[Start of section]
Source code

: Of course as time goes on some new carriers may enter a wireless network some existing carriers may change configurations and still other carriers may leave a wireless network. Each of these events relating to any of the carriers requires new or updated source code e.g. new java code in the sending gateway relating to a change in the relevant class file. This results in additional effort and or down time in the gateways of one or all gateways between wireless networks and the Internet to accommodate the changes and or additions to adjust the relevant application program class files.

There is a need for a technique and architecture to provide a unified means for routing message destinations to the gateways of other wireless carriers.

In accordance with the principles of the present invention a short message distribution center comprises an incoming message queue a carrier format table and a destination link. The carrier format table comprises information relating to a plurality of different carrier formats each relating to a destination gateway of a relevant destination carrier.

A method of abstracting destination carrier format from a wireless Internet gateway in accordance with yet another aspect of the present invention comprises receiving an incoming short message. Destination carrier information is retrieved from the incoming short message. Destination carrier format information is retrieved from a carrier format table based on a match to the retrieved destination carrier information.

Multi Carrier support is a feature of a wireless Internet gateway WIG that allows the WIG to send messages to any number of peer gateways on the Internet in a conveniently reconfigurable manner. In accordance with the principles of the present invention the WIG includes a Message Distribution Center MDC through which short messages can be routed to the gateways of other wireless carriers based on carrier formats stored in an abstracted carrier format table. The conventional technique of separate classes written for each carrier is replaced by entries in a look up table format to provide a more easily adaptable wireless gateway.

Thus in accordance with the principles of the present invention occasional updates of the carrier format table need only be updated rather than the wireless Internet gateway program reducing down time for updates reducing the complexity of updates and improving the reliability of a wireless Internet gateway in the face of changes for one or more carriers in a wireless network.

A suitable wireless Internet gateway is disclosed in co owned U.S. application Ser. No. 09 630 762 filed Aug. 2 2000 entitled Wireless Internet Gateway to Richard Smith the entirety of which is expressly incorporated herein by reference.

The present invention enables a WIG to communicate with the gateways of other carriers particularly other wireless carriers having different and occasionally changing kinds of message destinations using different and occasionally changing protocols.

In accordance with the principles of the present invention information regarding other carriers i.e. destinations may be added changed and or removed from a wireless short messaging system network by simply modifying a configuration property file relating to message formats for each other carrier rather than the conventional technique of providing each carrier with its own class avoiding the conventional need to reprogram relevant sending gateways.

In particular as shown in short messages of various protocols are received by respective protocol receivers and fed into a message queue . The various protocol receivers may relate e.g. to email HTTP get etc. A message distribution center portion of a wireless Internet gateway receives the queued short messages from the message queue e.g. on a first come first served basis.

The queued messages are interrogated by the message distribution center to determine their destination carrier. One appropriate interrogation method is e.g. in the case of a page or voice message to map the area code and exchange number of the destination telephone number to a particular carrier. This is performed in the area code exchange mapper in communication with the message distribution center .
[End of section]
[Start of section]
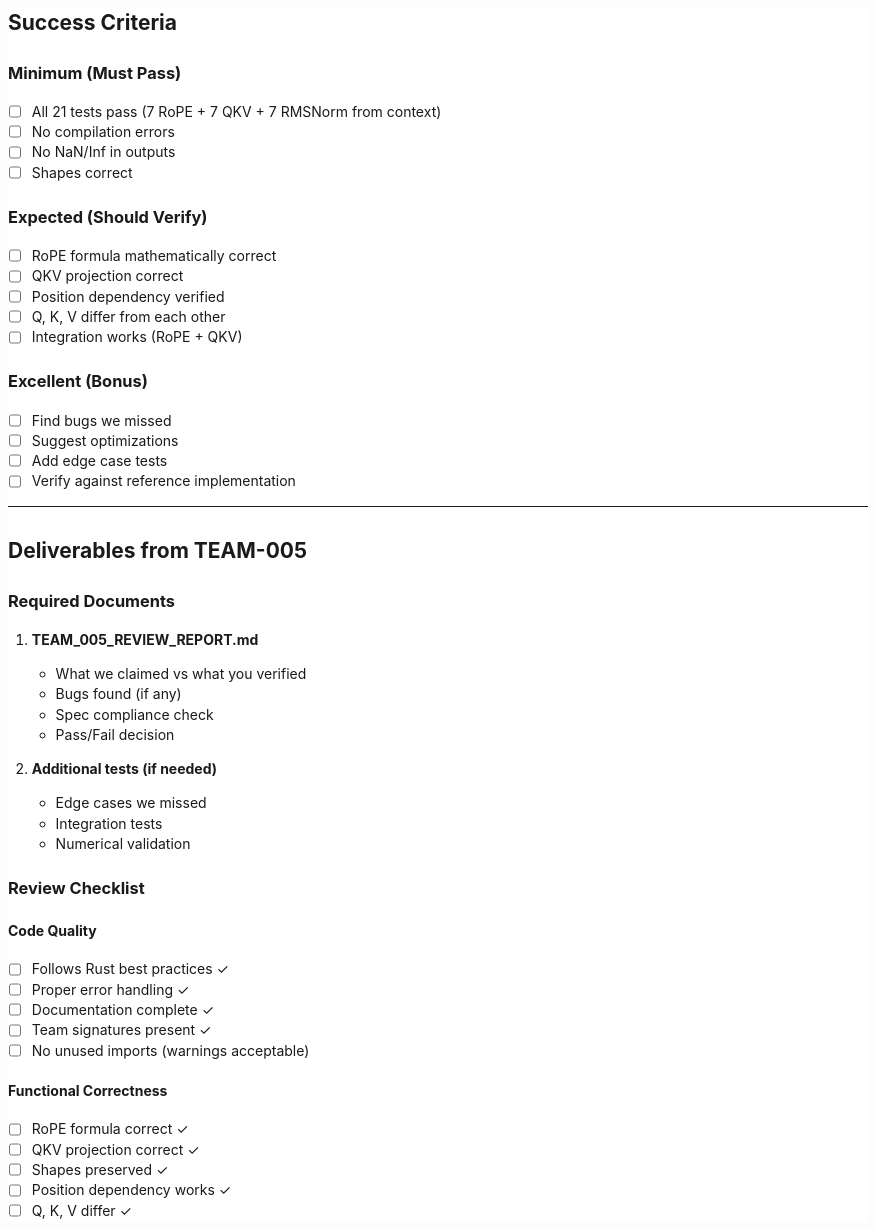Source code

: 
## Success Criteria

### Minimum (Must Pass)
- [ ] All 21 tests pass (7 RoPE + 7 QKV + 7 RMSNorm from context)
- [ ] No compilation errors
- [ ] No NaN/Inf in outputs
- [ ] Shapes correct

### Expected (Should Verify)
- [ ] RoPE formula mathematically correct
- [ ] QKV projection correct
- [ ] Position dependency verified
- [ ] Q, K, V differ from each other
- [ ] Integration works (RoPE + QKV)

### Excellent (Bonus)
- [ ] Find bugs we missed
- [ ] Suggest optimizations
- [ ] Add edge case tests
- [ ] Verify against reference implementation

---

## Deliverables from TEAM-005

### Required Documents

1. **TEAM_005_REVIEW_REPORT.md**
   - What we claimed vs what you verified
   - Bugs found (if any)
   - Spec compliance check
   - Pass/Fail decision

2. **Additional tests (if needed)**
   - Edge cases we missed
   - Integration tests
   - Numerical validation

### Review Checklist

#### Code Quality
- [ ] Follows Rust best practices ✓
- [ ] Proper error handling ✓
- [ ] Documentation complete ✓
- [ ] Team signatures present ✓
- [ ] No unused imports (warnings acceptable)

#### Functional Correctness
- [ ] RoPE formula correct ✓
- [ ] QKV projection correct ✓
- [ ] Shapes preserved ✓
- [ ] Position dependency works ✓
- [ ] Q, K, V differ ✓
[End of section]
=== Work order ===
Once the line with "### Expected (Should Verify)" is found in the records above, print exactly that line and every line after it through the line with "- [ ] QKV projection correct ✓".

=== Exercise solution ===
### Expected (Should Verify)
- [ ] RoPE formula mathematically correct
- [ ] QKV projection correct
- [ ] Position dependency verified
- [ ] Q, K, V differ from each other
- [ ] Integration works (RoPE + QKV)

### Excellent (Bonus)
- [ ] Find bugs we missed
- [ ] Suggest optimizations
- [ ] Add edge case tests
- [ ] Verify against reference implementation

---

## Deliverables from TEAM-005

### Required Documents

1. **TEAM_005_REVIEW_REPORT.md**
   - What we claimed vs what you verified
   - Bugs found (if any)
   - Spec compliance check
   - Pass/Fail decision

2. **Additional tests (if needed)**
   - Edge cases we missed
   - Integration tests
   - Numerical validation

### Review Checklist

#### Code Quality
- [ ] Follows Rust best practices ✓
- [ ] Proper error handling ✓
- [ ] Documentation complete ✓
- [ ] Team signatures present ✓
- [ ] No unused imports (warnings acceptable)

#### Functional Correctness
- [ ] RoPE formula correct ✓
- [ ] QKV projection correct ✓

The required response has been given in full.